ACTION ITEM:
Would you repeat exactly the part of the listing below that runs from the line containing "- 可选不限流量套餐，支持Windows系统" down to the line containing "- 住宅原生IP解决方案", inclusive, and nothing else?

DATA RECORDS:
-- Opening Marker --

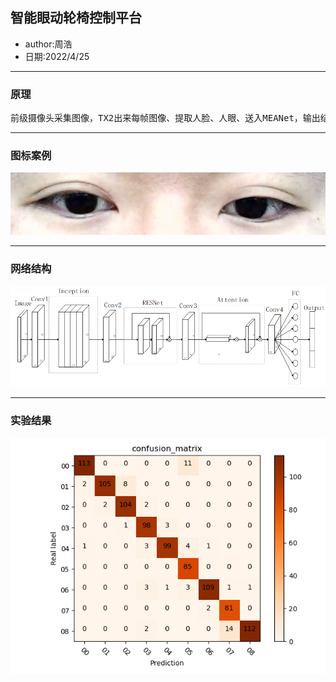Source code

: ## 智能眼动轮椅控制平台
* author:周浩
* 日期:2022/4/25
---
### 原理
<pre>前级摄像头采集图像，TX2出来每帧图像、提取人脸、人眼、送入MEANet，输出结果发送Arduino、Arduino控制舵机协同作用，完成轮椅运动。</pre>

---
### 图标案例
![人眼](./image/preup.png)

---
### 网络结构
![MEANet](./image/MEANet.png)

---
### 实验结果
![验证矩阵](./image/result.png)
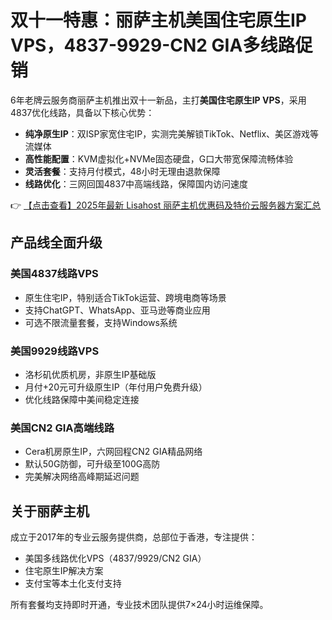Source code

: # 双十一特惠：丽萨主机美国住宅原生IP VPS，4837-9929-CN2 GIA多线路促销

6年老牌云服务商丽萨主机推出双十一新品，主打**美国住宅原生IP VPS**，采用4837优化线路，具备以下核心优势：

- **纯净原生IP**：双ISP家宽住宅IP，实测完美解锁TikTok、Netflix、美区游戏等流媒体
- **高性能配置**：KVM虚拟化+NVMe固态硬盘，G口大带宽保障流畅体验
- **灵活套餐**：支持月付模式，48小时无理由退款保障
- **线路优化**：三网回国4837中高端线路，保障国内访问速度

👉 [【点击查看】2025年最新 Lisahost 丽萨主机优惠码及特价云服务器方案汇总](https://bit.ly/lisazhuji)

## 产品线全面升级

### 美国4837线路VPS
- 原生住宅IP，特别适合TikTok运营、跨境电商等场景
- 支持ChatGPT、WhatsApp、亚马逊等商业应用
- 可选不限流量套餐，支持Windows系统

### 美国9929线路VPS
- 洛杉矶优质机房，非原生IP基础版
- 月付+20元可升级原生IP（年付用户免费升级）
- 优化线路保障中美间稳定连接

### 美国CN2 GIA高端线路
- Cera机房原生IP，六网回程CN2 GIA精品网络
- 默认50G防御，可升级至100G高防
- 完美解决网络高峰期延迟问题

## 关于丽萨主机
成立于2017年的专业云服务提供商，总部位于香港，专注提供：
- 美国多线路优化VPS（4837/9929/CN2 GIA）
- 住宅原生IP解决方案
- 支付宝等本土化支付支持

所有套餐均支持即时开通，专业技术团队提供7×24小时运维保障。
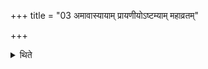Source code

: +++
title = "03 अमावास्यायाम् प्रायणीयोऽष्टम्याम् महाव्रतम्"

+++

<details><summary>थिते</summary>

अमावास्यायां प्रायणीयोऽष्टम्यां महाव्रतं पौर्णमास्यामुदयनीयः । एतद्वा विपरीतम् ३
</details>
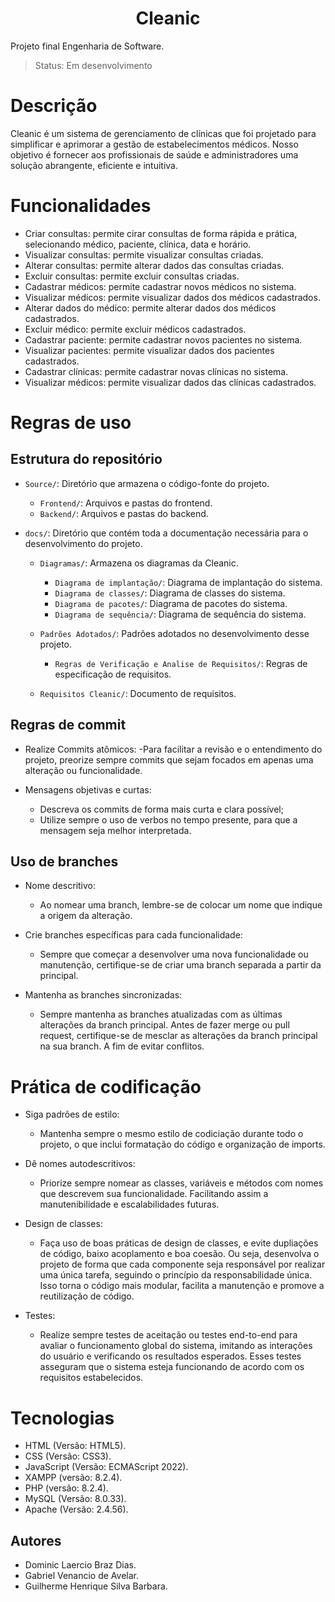 <h1 align="center"> Cleanic </h1>

Projeto final Engenharia de Software.

> Status: Em desenvolvimento

# Descrição

Cleanic é um sistema de gerenciamento de clínicas que foi projetado para simplificar e aprimorar a gestão 
de estabelecimentos médicos. Nosso objetivo é fornecer aos profissionais de saúde e administradores uma solução 
abrangente, eficiente e intuitiva.

# Funcionalidades
+ Criar consultas: permite cirar consultas de forma rápida e prática, selecionando médico, paciente, clínica, data e horário.
+ Visualizar consultas: permite visualizar consultas criadas.
+ Alterar consultas: permite alterar dados das consultas criadas.
+ Excluir consultas: permite excluir consultas criadas.
+ Cadastrar médicos: permite cadastrar novos médicos no sistema.
+ Visualizar médicos: permite visualizar dados dos médicos cadastrados.
+ Alterar dados do médico: permite alterar dados dos médicos cadastrados.
+ Excluir médico: permite excluir médicos cadastrados.
+ Cadastrar paciente: permite cadastrar novos pacientes no sistema.
+ Visualizar pacientes: permite visualizar dados dos pacientes cadastrados.
+ Cadastrar clínicas: permite cadastrar novas clínicas no sistema.
+ Visualizar médicos: permite visualizar dados das clínicas cadastrados.


# Regras de uso

## Estrutura do repositório
- `Source/`: Diretório que armazena o código-fonte do projeto.
  - `Frontend/`: Arquivos e pastas do frontend.
  - `Backend/`: Arquivos e pastas do backend.
    
 - `docs/`: Diretório que contém toda a documentação necessária para o desenvolvimento do projeto.
    - `Diagramas/`: Armazena os diagramas da Cleanic.
        - `Diagrama de implantação/`: Diagrama de implantação do sistema.
        - `Diagrama de classes/`: Diagrama de classes do sistema.
        - `Diagrama de pacotes/`: Diagrama de pacotes do sistema.
        - `Diagrama de sequência/`: Diagrama de sequência do sistema.

    - `Padrões Adotados/`: Padrões adotados no desenvolvimento desse projeto.
      - `Regras de Verificação e Analise de Requisitos/`: Regras de especificação de requisitos.

    - `Requisitos Cleanic/`: Documento de requisitos.

## Regras de commit

- Realize Commits atômicos:
  -Para facilitar a revisão e o entendimento do projeto, preorize sempre commits que sejam focados em apenas uma alteração ou funcionalidade.

- Mensagens objetivas e curtas:
  - Descreva os commits de forma mais curta e clara possível;
  - Utilize sempre o uso de verbos no tempo presente, para que a mensagem seja melhor interpretada.
  
## Uso de branches

- Nome descritivo:
  - Ao nomear uma branch, lembre-se de colocar um nome que indique a origem da alteração.

- Crie branches específicas para cada funcionalidade:
  - Sempre que começar a desenvolver uma nova funcionalidade ou manutenção, certifique-se de criar uma branch separada a partir da principal.

- Mantenha as branches sincronizadas:
  - Sempre mantenha as branches atualizadas com as últimas alterações da branch principal. Antes de fazer merge ou pull request, certifique-se de mesclar as alterações da       branch principal na sua branch. A fim de evitar conflitos. 
  


# Prática de codificação

- Siga padrões de estilo:
  - Mantenha sempre o mesmo estilo de codiciação durante todo o projeto, o que inclui formatação do código e organização de imports.

- Dê nomes autodescritivos:
  - Priorize sempre nomear as classes, variáveis e métodos com nomes que descrevem sua funcionalidade. Facilitando assim a manutenibilidade e escalabilidades futuras.

- Design de classes:
  - Faça uso de boas práticas de design de classes, e evite dupliações de código, baixo acoplamento e boa coesão. Ou seja, desenvolva o projeto de forma que cada componente seja responsável por realizar uma única tarefa, seguindo o princípio da responsabilidade única. Isso torna o código mais modular, facilita a manutenção e promove a reutilização de código.
 
- Testes:
  - Realize sempre testes de aceitação ou testes end-to-end para avaliar o funcionamento global do sistema, imitando as interações do usuário e verificando os resultados esperados. Esses testes asseguram que o sistema esteja funcionando de acordo com os requisitos estabelecidos.

# Tecnologias
+ HTML (Versão: HTML5).
+ CSS (Versão: CSS3).
+ JavaScript (Versão: ECMAScript 2022).
+ XAMPP (versão: 8.2.4).
+ PHP (versão: 8.2.4).
+ MySQL (Versão: 8.0.33).
+ Apache (Versão: 2.4.56).
## Autores
+ Dominic Laercio Braz Dias.
+ Gabriel Venancio de Avelar. 
+ Guilherme Henrique Silva Barbara.

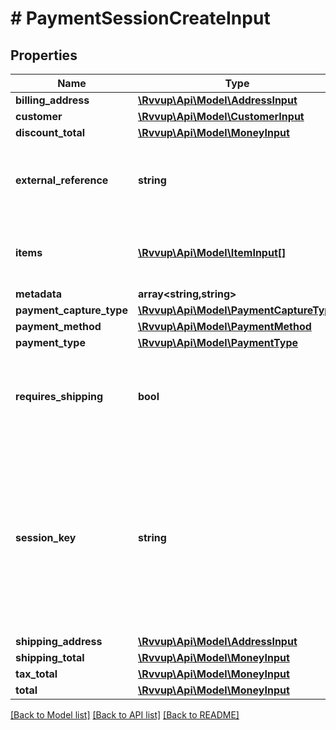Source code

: # # PaymentSessionCreateInput

## Properties

Name | Type | Description | Notes
------------ | ------------- | ------------- | -------------
**billing_address** | [**\Rvvup\Api\Model\AddressInput**](AddressInput.md) |  | [optional]
**customer** | [**\Rvvup\Api\Model\CustomerInput**](CustomerInput.md) |  | [optional]
**discount_total** | [**\Rvvup\Api\Model\MoneyInput**](MoneyInput.md) |  | [optional]
**external_reference** | **string** | Your reference to identify the payment session. | [optional]
**items** | [**\Rvvup\Api\Model\ItemInput[]**](ItemInput.md) | List of items that the customer is purchasing. | [optional]
**metadata** | **array<string,string>** |  | [optional]
**payment_capture_type** | [**\Rvvup\Api\Model\PaymentCaptureType**](PaymentCaptureType.md) |  | [optional]
**payment_method** | [**\Rvvup\Api\Model\PaymentMethod**](PaymentMethod.md) |  |
**payment_type** | [**\Rvvup\Api\Model\PaymentType**](PaymentType.md) |  | [optional]
**requires_shipping** | **bool** | Whether the customer is required to provide a shipping address. | [optional] [default to false]
**session_key** | **string** | The unique identifier for the payment session. If the same session key has been used,                          the existing payment session will be updated with the new values. |
**shipping_address** | [**\Rvvup\Api\Model\AddressInput**](AddressInput.md) |  | [optional]
**shipping_total** | [**\Rvvup\Api\Model\MoneyInput**](MoneyInput.md) |  | [optional]
**tax_total** | [**\Rvvup\Api\Model\MoneyInput**](MoneyInput.md) |  | [optional]
**total** | [**\Rvvup\Api\Model\MoneyInput**](MoneyInput.md) |  |

[[Back to Model list]](../../README.md#models) [[Back to API list]](../../README.md#endpoints) [[Back to README]](../../README.md)
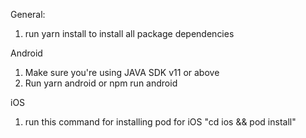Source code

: General:
1. run yarn install to install all package dependencies

Android

1. Make sure you're using JAVA SDK v11 or above
2. Run yarn android or npm run android

iOS

1. run this command for installing pod for iOS "cd ios && pod install"

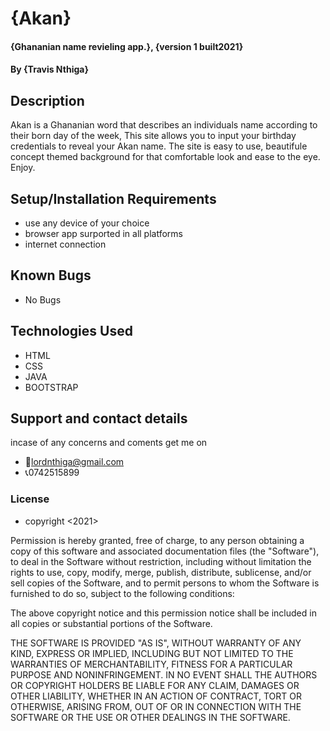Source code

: # {Akan}
#### {Ghananian name revieling app.}, {version 1 built2021}
#### By **{Travis Nthiga}**
## Description
Akan is a Ghananian word that describes an individuals name according to their born day of the week, This site allows you to input your birthday credentials to reveal your Akan name. The site is easy to use, beautifule concept themed background for that comfortable look and ease to the eye. Enjoy. 
## Setup/Installation Requirements
* use any device of your choice
* browser app surported in all platforms
* internet connection
## Known Bugs
* No Bugs
## Technologies Used
* HTML 
* CSS
* JAVA
* BOOTSTRAP
## Support and contact details
incase of any concerns and coments get me on
* 📩lordnthiga@gmail.com
* 📞0742515899
### License
* copyright <2021> <Travis Nthiga >

Permission is hereby granted, free of charge, to any person obtaining a copy of this software and associated documentation files (the "Software"), to deal in the Software without restriction, including without limitation the rights to use, copy, modify, merge, publish, distribute, sublicense, and/or sell copies of the Software, and to permit persons to whom the Software is furnished to do so, subject to the following conditions:

The above copyright notice and this permission notice shall be included in all copies or substantial portions of the Software.

THE SOFTWARE IS PROVIDED "AS IS", WITHOUT WARRANTY OF ANY KIND, EXPRESS OR IMPLIED, INCLUDING BUT NOT LIMITED TO THE WARRANTIES OF MERCHANTABILITY, FITNESS FOR A PARTICULAR PURPOSE AND NONINFRINGEMENT. IN NO EVENT SHALL THE AUTHORS OR COPYRIGHT HOLDERS BE LIABLE FOR ANY CLAIM, DAMAGES OR OTHER LIABILITY, WHETHER IN AN ACTION OF CONTRACT, TORT OR OTHERWISE, ARISING FROM, OUT OF OR IN CONNECTION WITH THE SOFTWARE OR THE USE OR OTHER DEALINGS IN THE SOFTWARE.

-- Closing Marker --

FINISHED EXERCISE:
- 可选不限流量套餐，支持Windows系统

### 美国9929线路VPS
- 洛杉矶优质机房，非原生IP基础版
- 月付+20元可升级原生IP（年付用户免费升级）
- 优化线路保障中美间稳定连接

### 美国CN2 GIA高端线路
- Cera机房原生IP，六网回程CN2 GIA精品网络
- 默认50G防御，可升级至100G高防
- 完美解决网络高峰期延迟问题

## 关于丽萨主机
成立于2017年的专业云服务提供商，总部位于香港，专注提供：
- 美国多线路优化VPS（4837/9929/CN2 GIA）
- 住宅原生IP解决方案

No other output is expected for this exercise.